- **Given instruction**
State how many lines of the records below contain the string "Field". Give only the number.

- **Exercise data**
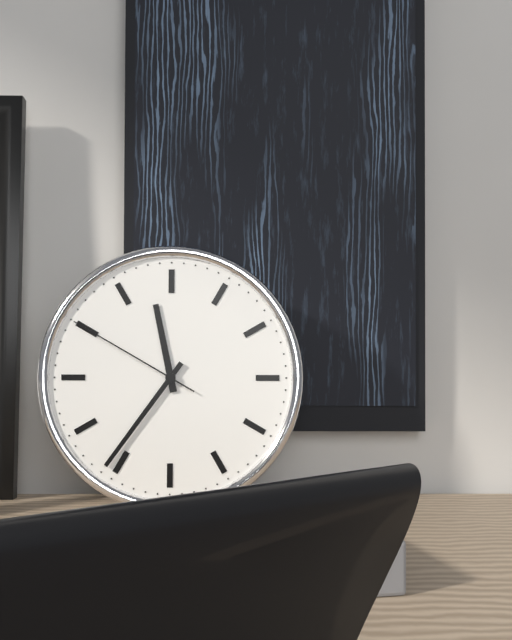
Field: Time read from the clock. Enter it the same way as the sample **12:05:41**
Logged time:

--

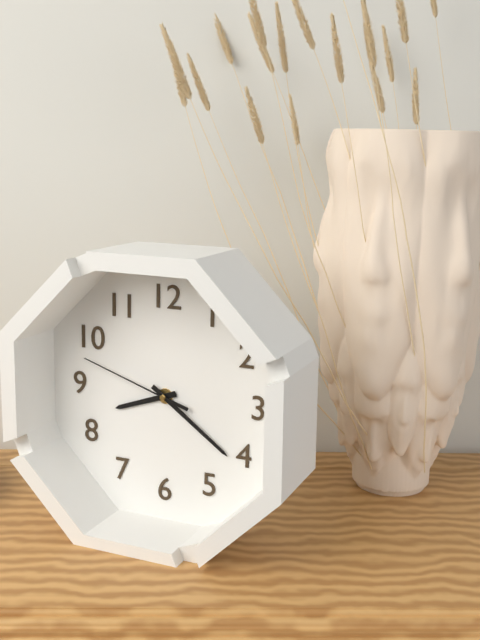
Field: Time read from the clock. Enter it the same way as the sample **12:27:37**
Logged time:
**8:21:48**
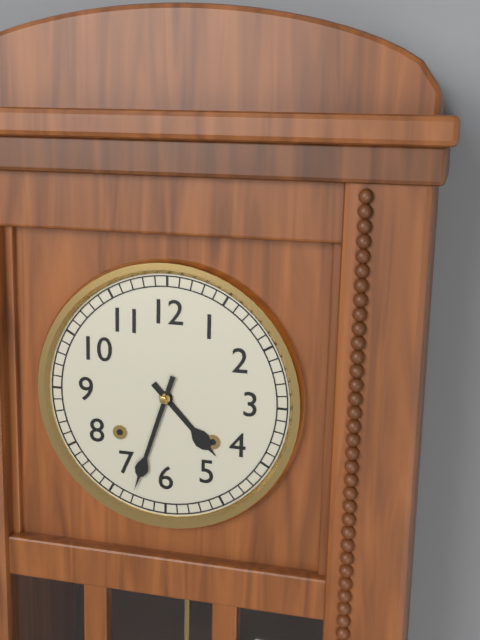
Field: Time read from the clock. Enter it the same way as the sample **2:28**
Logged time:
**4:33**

- **Task output**
3